Dream Night at Emmys for a Special Fan of TV

As television celebrities sashay into the Shrine Auditorium for tonight’s Emmy Awards ceremony, 16-year-old Jillian Totten will be living a dream come true. She will be sashaying with them.

Adorned in a sleek, open-backed designer dress, Jillian will take her $200 seat for the ceremony in Los Angeles and then mingle with the stars at the post-awards party.

For at least this weekend, the television fan from Atlanta can forget the hospital and clinics where an arsenal of medical instruments help her struggle for breath.

Jillian has cystic fibrosis, a genetic disorder that leaves patients fighting for air and battling serious infections. The illness has no cure and its symptoms are debilitating.

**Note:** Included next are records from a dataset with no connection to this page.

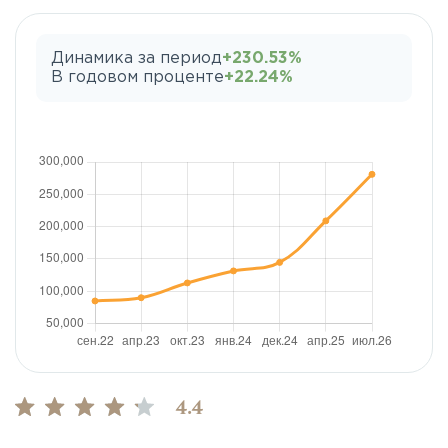
Динамика за период
+230.53%
В годовом проценте
+22.24%
4.4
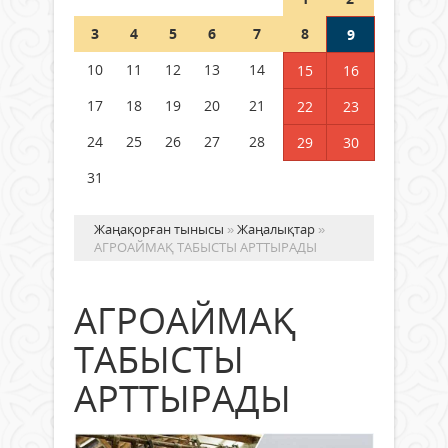
Шетелде жүрген Қазақстан
3
4
5
6
7
8
9
азаматтары қалай дауыс бере
алады?
10
11
12
13
14
15
16
05 тамыз 2026 ж.
163
17
18
19
20
21
22
23
24
25
26
27
28
29
30
31
Жаңақорған тынысы
»
Жаңалықтар
»
АГРОАЙМАҚ ТАБЫСТЫ АРТТЫРАДЫ
АГРОАЙМАҚ
ТАБЫСТЫ
АРТТЫРАДЫ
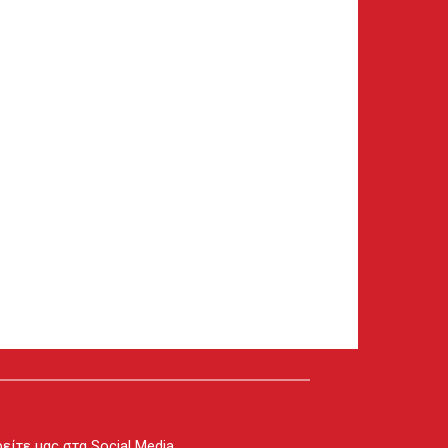
είτε μας στα Social Media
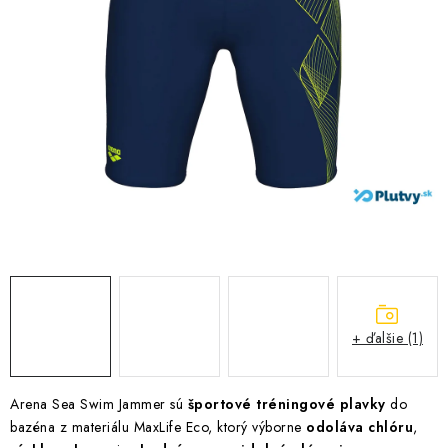
VŠETKO PRE DETI
HRAČKY DO VODY
PODVODNÉ SKÚTRE
TAŠKY A VAKY
CVIČENIE
SAUNOVANIE
OTUŽOVANIE
+ ďalšie (1)
Predajňa Plutvy.sk
Doručenie od 1,99€
O nás
Kontakt
Arena Sea Swim Jammer sú
športové tréningové plavky
do
bazéna z materiálu MaxLife Eco, ktorý výborne
odoláva chlóru
,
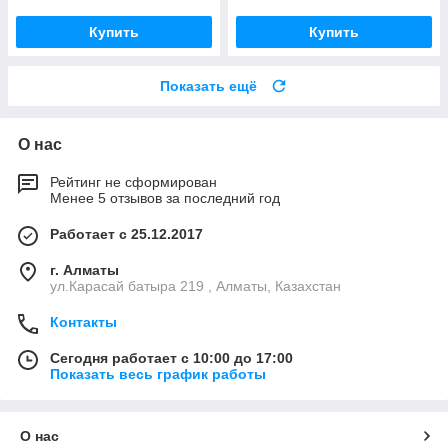
Купить
Купить
Показать ещё
О нас
Рейтинг не сформирован
Менее 5 отзывов за последний год
Работает с 25.12.2017
г. Алматы
ул.Карасай батыра 219 , Алматы, Казахстан
Контакты
Сегодня работает с 10:00 до 17:00
Показать весь график работы
О нас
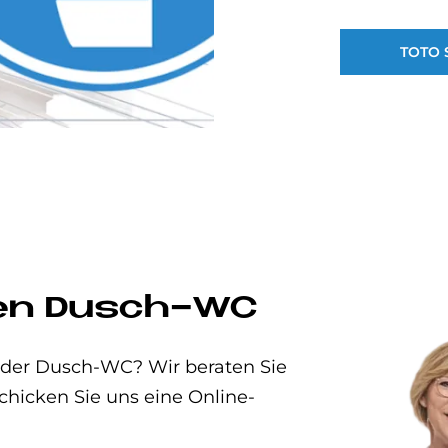
TOTO 
uen Dusch-WC
t oder Dusch-WC? Wir beraten Sie
chicken Sie uns eine Online-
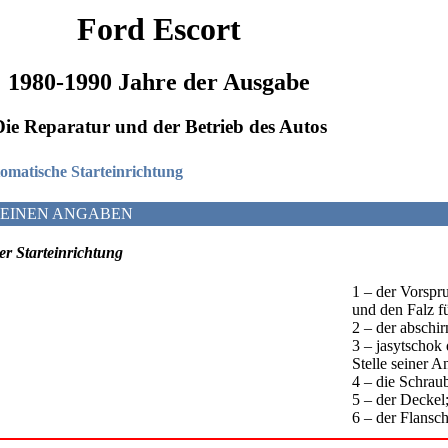
Ford Escort
1980-1990 Jahre der Ausgabe
Die Reparatur und der Betrieb des Autos
utomatische Starteinrichtung
MEINEN ANGABEN
er Starteinrichtung
1 – der Vorsp
und den Falz fü
2 – der abschi
3 – jasytschok 
Stelle seiner A
4 – die Schrau
5 – der Deckel
6 – der Flansc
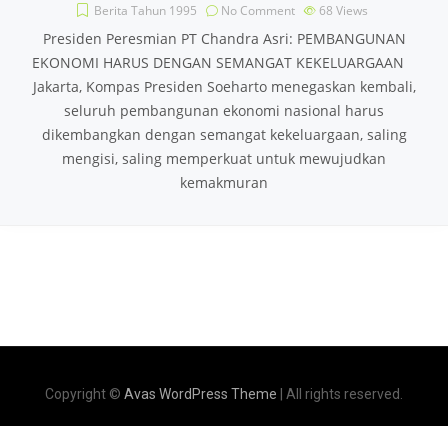
Berita Tahun 1995
No Comment
68
Views
Presiden Peresmian PT Chandra Asri: PEMBANGUNAN
EKONOMI HARUS DENGAN SEMANGAT KEKELUARGAAN
Jakarta, Kompas Presiden Soeharto menegaskan kembali,
seluruh pembangunan ekonomi nasional harus
dikembangkan dengan semangat kekeluargaan, saling
mengisi, saling memperkuat untuk mewujudkan
kemakmuran
Copyright ©
Avas WordPress Theme
| All rights reserved.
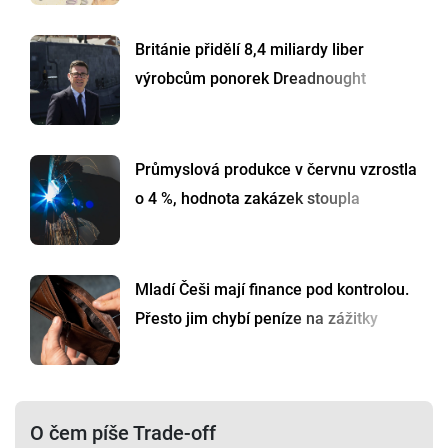
Británie přidělí 8,4 miliardy liber
výrobcům ponorek Dreadnought
Průmyslová produkce v červnu vzrostla
o 4 %, hodnota zakázek stoupla
Mladí Češi mají finance pod kontrolou.
Přesto jim chybí peníze na zážitky
O čem píše Trade-off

While hospitalized for most of last year, Jillian applied to the Starlight Children’s Foundation--a nonprofit group that grants wishes to children with serious illnesses--asking to attend an awards ceremony.

About a month ago, the group informed her that she, her mom and her mom’s partner would be heading to the Emmys.

Since then, Jillian has tasted a little of the fame that TV stars experience. Friends closely monitored articles about her trip in the local newspaper. Strangers approached her in the hospital about the ceremony. On Friday, TV cameras saw her off at the Atlanta airport.

“It’s a lot of fun,” Jillian said Saturday morning, lounging on her hotel room bed next to her mother. “I feel special.”

The pampering began last month with a trip to the famous designer Nicole Miller’s Atlanta boutique. Greeted by Miller, Jillian had the pick of the shop. After sampling from the designer’s exclusive hand-beaded collection, where some dresses fetch $1,500, Jillian fell in love with a body-hugging blue rose-patterned frock. Miller donated the $600 dress.

“It’s really comfortable, not scratchy at all,” Jillian said. “Blue is my favorite color.”

On Thursday, Jillian had her nails done, a treat for most 16-year-old girls but potentially dangerous for someone with cystic fibrosis. As a beautician glued on acrylic nail extensions, Jillian wore a mask to protect her lungs from the fumes.

“I wouldn’t let her do it before,” said her mother, Claudia Schauffler, who is a respiratory therapist.

But Jillian’s star treatment will reach a climax today when, after breakfast in Santa Monica, she will head for Jose Eber’s Beverly Hills salon. There, Maurice will ensure that her hairstyle is de rigueur, while Arnell will add the finishing touches to her makeup.

She and her mom will then head for the Shrine. The only sign of Jillian’s illness will be the oxygen inhaler she brings along in case her air passages begin to clog.

Roughly one in every 2,000 children in the United States is born with cystic fibrosis. Although many die in childhood, recent medical breakthroughs have allowed more sufferers to reach early adulthood and live fairly normal lives.

Jillian wanted to be a dancer until her condition deteriorated two years ago and forced her to quit practicing. But she has recently found running and playing basketball a little easier, and still harbors ambitions to study physical therapy in college.

Aiming for that goal--and maintaining her bedroom shrine to “ER” star George Clooney--have eased the burden of regular hospital visits, her mother said.

“Jillian has a gift of being able to put things behind her and move on,” Schauffler said. “That year in the hospital would have devastated anyone else.”

The wish-granting also helps. The Los Angeles-based Starlight organization enables about 1,500 children every year to live out their dreams.

“These kids face a regimen of hospitalization that they can’t escape from,” said Karri Holley, a Starlight marketing and communications coordinator. “But this is something that [Jillian] will remember.”